The cops nodded empathetically, signed some papers and handed them to the EMS crew so they could “move the body”–my mother!–into their truck and back to the hospital.
Dr. Neiser met me in the waiting room after performing a cursory postmortem. We sat across from each other under bright fluorescent lights.
“Do you want an autopsy?” she asked.
I shook my head. “I think we know why she died.”
“I always advise an autopsy,” she asked. “There was evidence of petechiae.”
“Pardon?”
She looked at me with cold, unblinking eyes. “Facial hemorrhaging.”
“Which means?”
“Hypoxia.”
I looked at her dumbly, waiting.
“It could be indication of asphyxiation,” she elaborated. Our eyes met, but only briefly before we both looked away. “Of course, CPR was performed in the field. That could also cause hemorrhaging.” She glanced away and wrote something down on the paper on her clipboard. She looked up at me. “I believe what happened was for the best.”
I nodded.
Our eyes met in that same darting reluctance. She glanced down and wrote something more on the form. “I’m going to put cause of death as ‘heart failure,’” she said.

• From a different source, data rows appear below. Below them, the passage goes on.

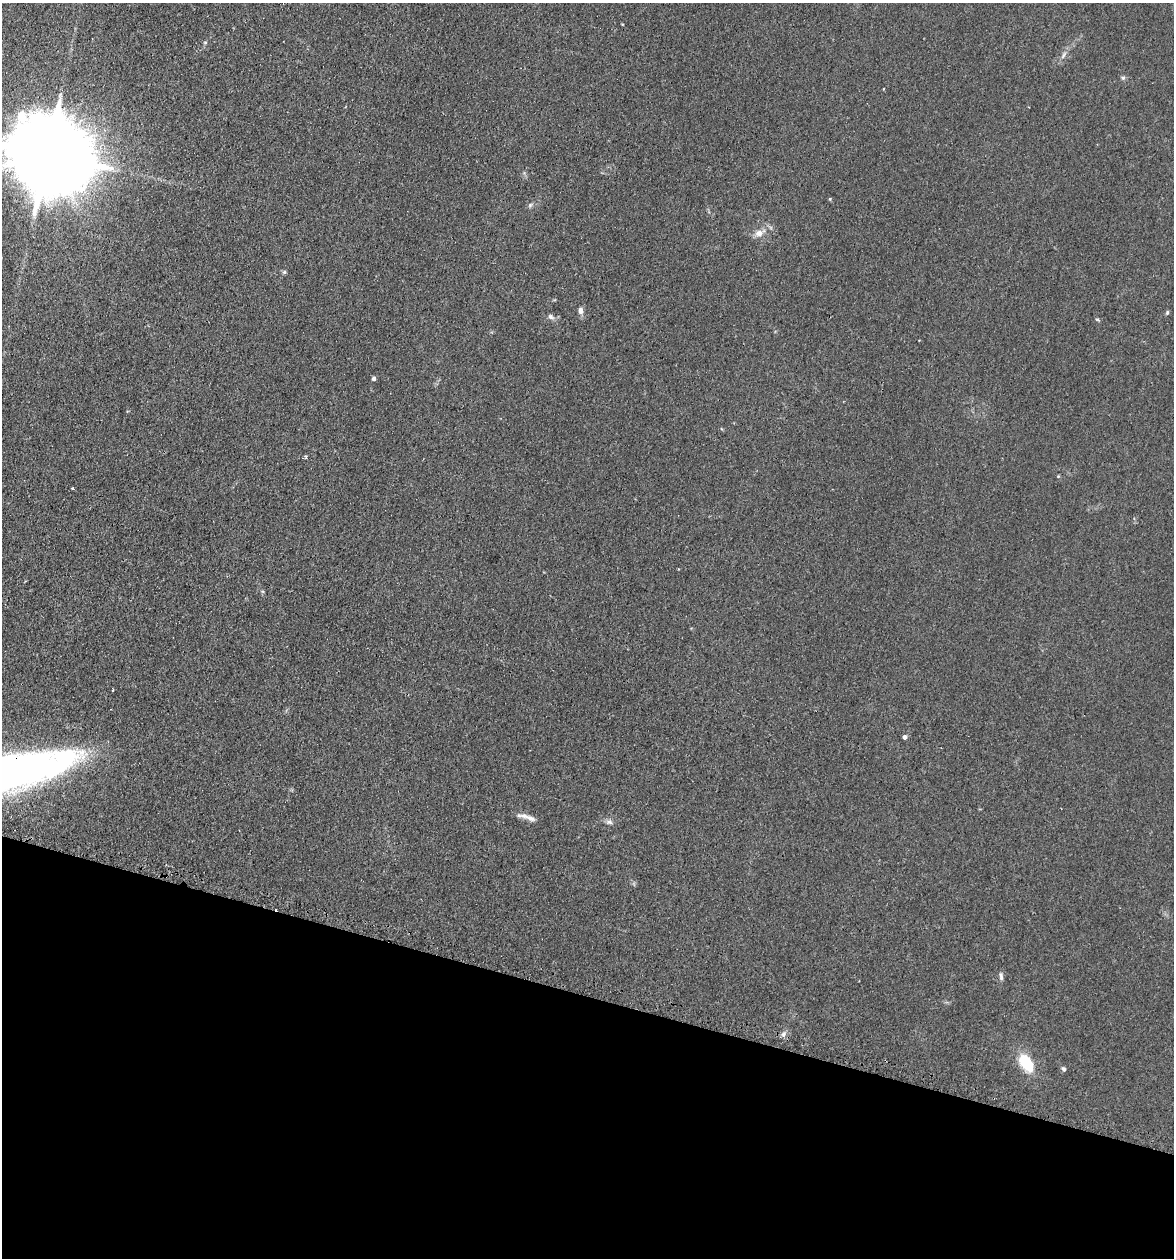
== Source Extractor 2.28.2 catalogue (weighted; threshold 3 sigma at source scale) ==
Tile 15 of 4 x 4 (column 3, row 4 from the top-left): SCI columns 2610-3781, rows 24-1279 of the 5097 x 5069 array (HDU 1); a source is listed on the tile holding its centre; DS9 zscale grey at full resolution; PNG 1176 x 1260 px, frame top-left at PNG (2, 3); no overlay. Shown black and unused: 21% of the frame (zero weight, under 2 of 3 exposures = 3% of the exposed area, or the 3 px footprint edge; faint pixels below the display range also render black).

I pressed my eyes shut to block another onrush of tears. “There was no failure of heart,” I said enigmatically, before checking myself.
The doctor signed off on the death certificate and mortuary arrangements–more paperwork!–were made. Cremains to be shipped to a funeral outlet in San Diego where they would be held until I could pick them up and arrange for disposition at the Ft. Rosecrans Cemetery next to where my dad was interred.